I’m not sure why this bothers me, but it does. And I’m not sure why I’m writing about it, but I am.
The famous painting “The Scream”, rendered by Norwegian painter Edvard Munch in the 1890’s, recently sold at auction for nearly a hundred and twenty million dollars.
How much of that goes to the painter?
The painter in question passed away in 1944.
How much would he have received if he were alive?
The same as he received dead. The most recent owner gets the hundred and twenty million, minus the Sotheby’s commission, for auctioning it off.
Nothing for the family?
I beg your pardon?
You know, the Munch heirs. I mean, their ancestor painted ‘The Scream.’ Shouldn’t they be cut in for a taste?”
It doesn’t work that way.
You paint it, you sell, and you’re out of the picture – pardon the pun. No matter how much it sells for down the line.
Well, I’m not sure it’s correct. But I’m accepting that it’s accurate.
Whatever you say, sir.
Is the new owner a painter?
The new owner bid on the phone. They are listed as an “unspecified buyer.”
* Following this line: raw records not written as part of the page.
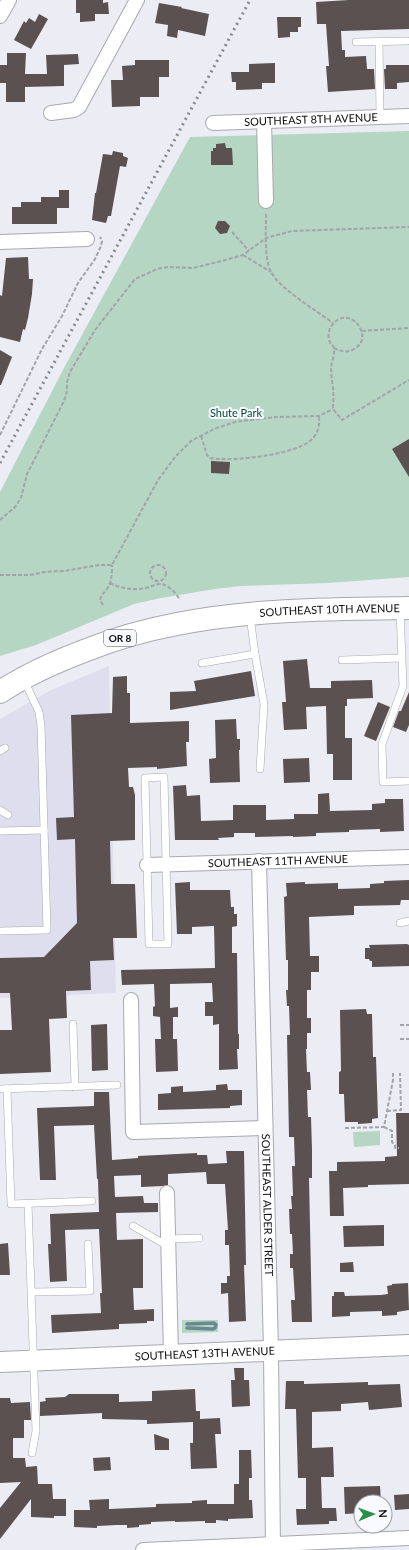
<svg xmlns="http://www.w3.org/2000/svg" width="409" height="1550" viewBox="0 0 409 1550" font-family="Lato,sans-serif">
	<rect width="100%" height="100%" fill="#ececf5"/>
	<path fill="#dedeee" d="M109,666L116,993L0,998V719L51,690Z"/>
	<g fill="#b4d6c3">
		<path d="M409,131V577L328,583L241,586L215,589L161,598L134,604L36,645L0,656V492L65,366L190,137Z"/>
		<path d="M380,1131V1145L354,1147L353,1132Z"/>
		<path d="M182,1320H218V1332L182,1333Z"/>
	</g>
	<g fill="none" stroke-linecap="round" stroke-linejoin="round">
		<path stroke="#6a8990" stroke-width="3.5" d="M187,1328L213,1329L215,1328L216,1325L214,1323L187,1324"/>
	</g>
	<g fill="#5a5150">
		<path d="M76,0H103V3L108,2L109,14H95V21L80,22V13H76Z"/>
		<path d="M349,0H409V29L341,31L342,50H345V57L366,56L367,69H374L375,89L328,92L326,66H329L326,24H317L316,2Z"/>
		<path d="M159,3L182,7L181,8L209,14L205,36L178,30L177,38L167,36L168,25L155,23Z"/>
		<path d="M39,14L48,19L31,49L14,40L24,21L26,23L29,18L35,22Z"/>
		<path d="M277,17H301V27H298V32H290V37L278,38Z"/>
		<path d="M7,53H26L25,74H47L46,55L78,54L79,64L64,65V86L25,87V102H6V83H0V65H7Z"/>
		<path d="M135,60H169V77H159V97H140V106L112,107L111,80H123L122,66L135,65Z"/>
		<path d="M275,63V83H262V89L236,90V82H232L231,72H249V64Z"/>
		<path d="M386,65H409V82L397,83V89H385L384,69H386Z"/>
		<path d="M225,143L226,148H232L233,165H211V151H213V148H216V144Z"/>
		<path d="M113,151L123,153V156L128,158L126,167L120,166L111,216H108L106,223L92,220L95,193H96L103,154L112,155Z"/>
		<path d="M59,190H69V208H57V224H12V207H21V202H41V197H59Z"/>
		<path d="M218,221H225L230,226L227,233L220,234L215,228Z"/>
		<path d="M28,257L29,279H33L32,294L28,318L25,330L23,329L20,342L0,337V295L2,296L6,258Z"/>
		<path d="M0,350L12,357L1,385H0Z"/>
		<path d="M409,439V477L392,449Z"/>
		<path d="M211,461L230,462L229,474L211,473Z"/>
		<path d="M307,659L310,688H331V681L372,680L373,698L347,699V706H345V738H352V780H333V754H327L326,706L306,707L307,729L284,730L282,702H286L283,661Z"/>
		<path d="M251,671L255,696L170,710V692L196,691L194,681Z"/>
		<path d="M127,676V693H130V723L189,721V742H186L187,766L157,769V767L128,768L129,787H133L135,795V840L110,841L111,884H135L137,938H113L114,960L90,961L91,990L66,991L67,1018L49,1019L51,1072L0,1074V1030H12L10,993H0V958L44,957L77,923L75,839L57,840L56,818L74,817L71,715L112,713L113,677Z"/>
		<path d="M409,692V725L406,732L393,727L399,711H401Z"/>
		<path d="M378,702L390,707L376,741L364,736Z"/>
		<path d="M236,719L237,739H240V750H239L240,782L210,783L209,759L216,758L215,720Z"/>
		<path d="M309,758L310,782L284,783L283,759Z"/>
		<path d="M186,785L187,796L200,795L201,821L233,820V805H266V820L294,819V814H318V794L329,793L330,811L372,810V804L385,803V799H403L404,831L380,832V829L349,830V832L316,833V836L293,837V836L255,837V833H234V837L218,838L219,840H175L173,786Z"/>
		<path d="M409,880V900H401L400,905L354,906V915L309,917L310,956H319V972H311V990H307V1018H311V1033H307V1049H306L307,1072H310L311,1090H307L308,1117H311L312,1150V1178H309L312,1322H292L291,1300H295L293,1268H290V1254H293L292,1234H290L289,1209H292L291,1196H293L292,1166H295L294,1137H289L287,1035H290L289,1006H287L286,990H288V960H286L284,897L287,896L286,883L305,882V884L338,883V889L370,888V884L384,883V881Z"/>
		<path d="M190,882V890H230L231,907H234V914H237V926L232,927V953H237L238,1034H239V1049H237L238,1069L219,1070V1024L213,1025V1016H205V1002H213L212,983L170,984V1008L178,1007V1017H173V1039H177L178,1071L156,1072L155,1039H161L160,1017L153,1016V1007L155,1006L154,984L122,985L121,970L215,968L214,926L192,927V934H177L175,883Z"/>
		<path d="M407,944L409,945V966L372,967V961H370L369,959H365V948H370L369,945Z"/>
		<path d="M366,1009L367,1014H372L373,1057H376L378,1118L372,1119V1123L358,1124V1122H345L344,1094H339V1072L341,1071L340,1010Z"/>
		<path d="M107,1024L108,1070L92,1071L91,1025Z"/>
		<path d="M227,1084L228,1090H242V1105L230,1106V1108L158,1110V1094L171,1093V1087L183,1086V1092L202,1091L216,1090V1085Z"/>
		<path d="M94,1092H109L112,1160L138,1158V1156L197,1153V1155H207L208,1164L227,1163L226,1151H244L246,1265H244L246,1321L229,1322L228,1293L221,1294V1283H227V1276H230L229,1245H225V1230H228L225,1184H207L206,1172L168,1174V1185L163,1186L141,1187V1175L114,1176L115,1197L143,1196L144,1203H158V1212L116,1213L117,1240L143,1239V1288H133L134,1310L154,1309V1321H147V1323L119,1324V1329L52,1333L51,1315L101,1313L100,1293H102L99,1229L65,1230L67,1281L50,1282L48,1244H51L50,1214L99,1212L98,1179H97L94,1125L54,1126L56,1180H40L37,1108L94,1106Z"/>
		<path d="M396,1113H409V1184L368,1185V1187L343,1188L344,1216H330L329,1171H337V1162L385,1161V1157L397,1156Z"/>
		<path d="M384,1225V1246L344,1247L343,1226Z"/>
		<path d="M8,1243L10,1275H0V1244Z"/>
		<path d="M353,1262L354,1272H340V1263Z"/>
		<path d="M408,1283L409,1310L397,1312V1315L382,1316V1311L350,1312V1316L332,1317V1296H334V1292H344L345,1296L381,1295L388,1294L387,1286L392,1285V1284Z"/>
		<path d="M234,1368H244V1380H249L250,1406L232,1407L231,1380H235Z"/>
		<path d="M286,1381H304V1384L368,1382V1385L400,1384L402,1407L369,1410L368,1402L341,1404V1411L312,1412V1448L333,1447L334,1477H321L322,1508H336L337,1521H329V1524L297,1525L296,1509H306V1478H298L296,1409H285Z"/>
		<path d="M195,1389L196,1411H200V1419L220,1418L221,1434H215L217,1468L191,1469L190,1443H193V1422L147,1424V1420L102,1419V1413L40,1416V1402L46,1401L45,1398L65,1397L69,1394H119V1402L152,1401V1391Z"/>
		<path d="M0,1398H10L11,1403L30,1402L31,1420H24V1438H13V1458H25L26,1467L37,1466L38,1484H52L53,1499H66V1516H54V1518L31,1517V1499L0,1539V1508L21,1482L0,1483Z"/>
		<path d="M154,1434L169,1439V1450H155Z"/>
		<path d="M239,1450H251L252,1478H249V1500H252L253,1518L228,1519V1521L216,1520V1523H205V1521L175,1522V1521L151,1522V1524L139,1525V1527L127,1528V1525H117L97,1526V1528L74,1527V1510H90L89,1500L109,1499V1509L156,1507V1504L192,1503V1501L207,1500V1504H234V1484H239Z"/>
		<path d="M110,1457L111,1470L94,1471L93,1458Z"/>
		<path d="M380,1486L381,1502H361V1513L345,1514L344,1487Z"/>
		<path d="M409,1494V1509L395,1510L394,1495Z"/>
	</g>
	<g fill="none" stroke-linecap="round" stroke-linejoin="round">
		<g stroke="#a8a8b0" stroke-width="8">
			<g id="lane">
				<path d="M356,42L407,41"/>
				<path d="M379,42L380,117"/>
				<path d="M400,610L403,686L382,744L383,782L409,781"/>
				<path d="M250,616L255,654L264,704L260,769"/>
				<path d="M342,660L401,658"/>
				<path d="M202,663L255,654"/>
				<path d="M0,751L5,748"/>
				<path d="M164,777L168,944H149L145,778Z"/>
				<path d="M0,810L8,815"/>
				<path d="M0,831L44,830"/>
				<path d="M400,923L409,921"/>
				<path d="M0,931L47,930L41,726L39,712L24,680"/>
				<path d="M73,1024L75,1087"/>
				<path d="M0,1089L117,1085"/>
				<path d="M7,1089L11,1204L92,1201"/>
				<path d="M28,1204L36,1431L32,1453"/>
				<path d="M133,1226L168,1246"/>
				<path d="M168,1239L199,1238"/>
				<path d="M32,1292L90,1291L88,1244"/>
			</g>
		</g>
		<g stroke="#a8a8b0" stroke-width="16">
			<g id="street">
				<path d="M0,16L9,0"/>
				<path d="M51,113L74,110L79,107L137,0"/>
				<path d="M264,121L266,201"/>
				<path id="s1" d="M213,123L409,116"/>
				<path d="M0,242L87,239"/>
				<path id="s2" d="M259,861L271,1351L273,1550"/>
				<path id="s3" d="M147,865L409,857"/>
				<path d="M131,1000L133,1132L265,1128"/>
				<path d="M167,1193L171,1355"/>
				<path d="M143,1550L409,1538"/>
			</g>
		</g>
		<g stroke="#a8a8b0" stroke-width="22">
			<g id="secondary">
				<path id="s4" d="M0,1362L409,1345"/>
			</g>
		</g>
		<g stroke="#a8a8b0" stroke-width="24">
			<g id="primary">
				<path id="s5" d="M0,692C26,675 55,662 84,651C114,639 145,630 177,624C252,609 333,609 409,608"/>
			</g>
		</g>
		<g stroke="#a3a3aa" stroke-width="2" stroke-dasharray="4 2" stroke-linecap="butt">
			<path d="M266,214C266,229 264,259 271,272C280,289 317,311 333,323"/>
			<path d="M232,232L249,251"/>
			<path d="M243,255L271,272"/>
			<path d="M362,331L409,328"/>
			<path d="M334,348C340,351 345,353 352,350C377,340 351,303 333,324C328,329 327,338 331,344C332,345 334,347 334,348C335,354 332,361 331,367C331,374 332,381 333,388C334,395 333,402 333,409L342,420L409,380"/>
			<path d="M0,435L42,349L62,316L78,283L95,259L101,246L102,241L100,237"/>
			<path d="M201,436L207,455L210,458C232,462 292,455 310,441C318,435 320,425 319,416"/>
			<path d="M0,520L15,507L21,498L27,474L64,401L67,391V382L70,372L95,330L135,279L157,269L168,267L193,268L222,261L243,255L266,238L292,231L409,227"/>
			<circle cx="158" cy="573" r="8"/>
			<path d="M0,575H30L44,572L64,571L99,565H112L158,480L175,457L191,441L214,429L235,422L275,417L319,416L333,409"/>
			<path d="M110,583C121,589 134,590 146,588C150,587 154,585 158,584C167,583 176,593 180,600"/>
			<path d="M103,605L100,600C101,595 104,593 107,589C112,581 112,574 112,565"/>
			<path d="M400,1025H409"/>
			<path d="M400,1039H409"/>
			<path d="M387,1111L401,1110L400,1073"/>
			<path d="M384,1127L392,1131V1142L395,1145V1148H399"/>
			<path d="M345,1128L384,1127L393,1080V1073"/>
		</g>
		<use href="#lane" stroke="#fff" stroke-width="7"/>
		<use href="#street" stroke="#fff" stroke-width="14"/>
		<use href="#secondary" stroke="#fff" stroke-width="20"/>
		<use href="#primary" stroke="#fff" stroke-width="22"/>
		<path stroke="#88888e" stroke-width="3" stroke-dasharray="2 4" stroke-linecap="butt" d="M0,463L250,0"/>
	</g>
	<g text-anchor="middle" stroke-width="4" stroke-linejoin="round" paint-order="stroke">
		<rect fill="#f9faff" stroke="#545558" stroke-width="1" x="104" y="630" width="32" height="16" rx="3"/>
		<g font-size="10" font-weight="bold" fill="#0e0e11">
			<text x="120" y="642">OR 8</text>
		</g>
		<g font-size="11" fill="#0e0e11" stroke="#f9faff">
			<text dy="4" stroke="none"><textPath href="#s1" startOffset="98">SOUTHEAST 8TH AVENUE</textPath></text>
			<text dy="4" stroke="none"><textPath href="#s5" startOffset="344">SOUTHEAST 10TH AVENUE</textPath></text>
			<text dy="4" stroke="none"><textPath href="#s3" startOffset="131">SOUTHEAST 11TH AVENUE</textPath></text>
			<text dy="4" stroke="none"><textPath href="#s2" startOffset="344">SOUTHEAST ALDER STREET</textPath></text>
			<text dy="4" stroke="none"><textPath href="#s4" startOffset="205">SOUTHEAST 13TH AVENUE</textPath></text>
		</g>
		<g font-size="11" fill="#044a30" stroke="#f9faff">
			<text x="236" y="417">Shute Park</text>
		</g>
	</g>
	<g transform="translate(373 1514) rotate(88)"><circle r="19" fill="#f9faff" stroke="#9b9ca0"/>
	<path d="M0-3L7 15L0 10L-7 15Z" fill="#279148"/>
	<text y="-6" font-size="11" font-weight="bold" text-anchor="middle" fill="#0e0e11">N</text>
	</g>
</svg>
It’s probably not a painter. How many of them have that kind of dough?
I’m sorry. But what difference does their being a painter make?
They could have bought it to study it.
One can do that in a museum.
Not anymore. They’d have to go to the guy’s house. DING DONG. “Hi, can I come in for a few minutes and study your painting?” How often would you get a “Yes” on that one? You’re more likely to hear, “Security!”
That would be the owner’s prerogative.
I was joking.
I’m sorry. Your intention eluded me.
What did they buy it for, I wonder?
People generally buy paintings to exhibit them in their homes.
Rich people, in this case. Regular people would have to sell their homes to buy it, and they’d still come up a hundred and nineteen million and change short.
Do you have something against the super wealthy?
Probably. But setting personal prejudice aside, what would it be like having a hundred and twenty million dollar painting hanging in your house?
Very satisfying, I would imagine.
But not entirely normal. It’s not a nice painting of a bowl of fruit. You own one of the most famous and, currently, the most expensive painting in the world. What do you do with it? I mean, you’re not going to stash it in the basement with the half-filled cans of paint and stacks of unread New Yorkers.
But you don’t want to totally throw it in people’s faces either. You have to be subtle about it. You hang it right by the front door, the dinner guests arrive, and it’s like, “We know!”
On the other hand, you don’t want it hanging in the Master Powder Room that no one is allowed into. That’s like, “What, we’re not good enough to look at it?”
The “picture placement” is key here. Not throwaway casual – “Oh, that old thing?” Nor offensively showy – “Dinner is served. Come this way, past my ‘Scream’ painting.”
I think you are making too much of this.
Me? I didn’t price it at a hundred and twenty million. Y’know, most days, I imagine, the painting just hangs there. Some days, maybe weeks at a time, I bet the owner forgets to look at it. I mean, I’ve got an ocean out my window, and I barely notice it at all.
The person who’s probably involved with it most is the cleaning lady. “Dust very carefully. Any scratches, and it’s coming out of your salary.”
Which reminds me, my brother once defaced our only oil painting by supplementing it with a watercolor bunny. So you really have to talk to the kids.
And then, there’s the immense value of the thing. I mean, I’m sure it’s insured, but if it’s lost, they don’t replace your “Scream” painting with another “Scream” painting. You only get cash. Which to the person who shelled out the hundred and twenty mil would appear to mean very little. You want to hold on to the painting.
Which can be revelatory as to priorities. Say, there’s a fire in the middle of the night. You pop out of bed, and immediately rescue the painting. The wife goes, “What about me?” Uh-oh, Rich Guy. You are pretty much busted.
I am sure that would never happen.
Have it your way. You carry her out of the inferno, and race back for the painting. You emerge, clutching the masterpiece in your arms, she goes, “We have children, you know.” Busted again!
I would imagine the owner would have the character to do the right thing.
The “right thing”? The “right thing” would be to buy the “Scream” painting, donate it to a gallery with maybe a “From the collection of” designation under it. That way, everyone, even people without a hundred and twenty million dollars, can enjoy it whenever they want to. Why not do that, instead of hoarding it in your house for the exclusive pleasure of a handful of selfish people who…uh-oh, did I just make a speech?
I believe you did, sir.
I thought your primary purpose was to entertain.
It is. But sometimes, I’m afraid, it just gets away from me.